Isabelle Klaus : Auto-control

Comment vous est venue l’idée du travail artistique que vous développez pour les Résidences croisées ?

Il y a quelques années, j’ai reçu la visite domiciliaire d’un inspecteur de l’Hospice général. Il est resté chez moi durant trois heures. J’avais trouvé scandaleuse cette intrusion dans ma sphère privée et suis restée marquée par la façon dont les personnes assistées sont contrôlées.

Pourquoi, justement, avoir choisi le titre « Auto-control » ?

A l’instar des personnes vivant sous une dictature, nous avons tendance à intérioriser la loi. Cela m’avait frappée de voir à quel point ma belle-mère, qui est égyptienne, avait intériorisé la censure. De mon côté, j’ai le sentiment que les personnes assistées sont considérées comme bonnes à rien par l’institution qui les aide. Cela devient très insidieux, parce que l’on finit par s’auto-contrôler et par se conformer à notre environnement pour ne plus être pointé du doigt et stigmatisé.

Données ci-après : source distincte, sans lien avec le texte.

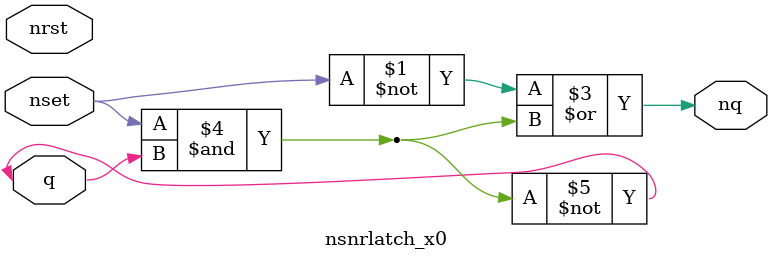
<source format=v>
/*                                                                      */
/*  Avertec Release v3.4p5 (64 bits on Linux 6.6.13+bpo-amd64)          */
/*  [AVT_only] host: fsdev                                              */
/*  [AVT_only] arch: x86_64                                             */
/*  [AVT_only] path: /opt/tasyag-3.4p5/bin/avt_shell                    */
/*  argv:                                                               */
/*                                                                      */
/*  User: verhaegs                                                      */
/*  Generation date Wed May 29 10:55:23 2024                            */
/*                                                                      */
/*  Verilog data flow description generated from `nsnrlatch_x0`         */
/*                                                                      */


`timescale 1 ps/1 ps

module nsnrlatch_x0 (nset, nrst, q, nq);

  input  nset;
  input  nrst;
  inout  q;
  output nq;


  assign nq = (~(nset) | ~(q));
  assign q = ~((nset & q));

endmodule

</source>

Pour réaliser votre projet, vous avez demandé de consulter le dossier administratif que l’Hospice général détient sur vous en qualité de bénéficiaire de ses prestations sociales. Qu’y cherchiez-vous ?

Je cherchais à mettre en évidence ce que je considère comme les délires de la société administrée. Les travaux de l’anthropologue américain David Graeber ont beaucoup influencé ma réflexion. Par exemple, les rituels de deuil dans nos sociétés consistent maintenant à remplir des dossiers, l’humain passant au deuxième plan.

Je désirais également souligner à quel point le système est infantilisant et stigmatisant. A cette fin, j’ai recherché les termes d’injonction liés au contrôle dans les documents constituant le dossier auquel j’ai pu avoir accès. Ces termes finissent parfois par devenir anxiogènes en raison des menaces implicites qu’ils contiennent. J’ai d’ailleurs vérifié cela dans la correspondance qui m’a été adressée par diverses administrations publiques.

Quelle forme va prendre votre projet artistique ?

Je vais censurer les archives que j’ai été autorisée à photocopier afin de les rendre anonymes et faire en sorte que ces documents puissent concerner tout le monde. Il y aura donc une série de documents A4 dans lesquels on ne verra apparaître que quelques mots.

Ce que j’ai trouvé particulièrement intéressant est le glissement qui s’est opéré pendant ce travail. En effet, je ne savais plus si je me rendais au centre d’action sociale en qualité de plasticienne ou de bénéficiaire. Cette fois, c’était moi qui demandais des rendez-vous à mon assistant social. Cela a influencé la façon dont je me sentais regardée. De même, c’est à sa place de travail que je me suis assise pour consulter mes archives. Ce glissement, je l’ai documenté en me faisant filmer lors de cette consultation. En regardant les images de la vidéo, je trouve cela ennuyeux à mourir et c’est parfait, ça correspond à ma perception de la situation.

Dans quelle mesure ce travail s’inscrit-il dans la lignée de ce que vous aviez fait auparavant ?

J’ai toujours utilisé des événements perturbants de ma vie privée pour créer. Cette résidence m’a permis de reprendre ma recherche sur la société administrée que j’avais commencée il y a quinze ans, notamment en Egypte. Cela m’a peut-être aussi permis de boucler une boucle : je ne suis aujourd’hui plus bénéficiaire de l’aide sociale et je me lance dans un nouveau projet artistique d’envergure.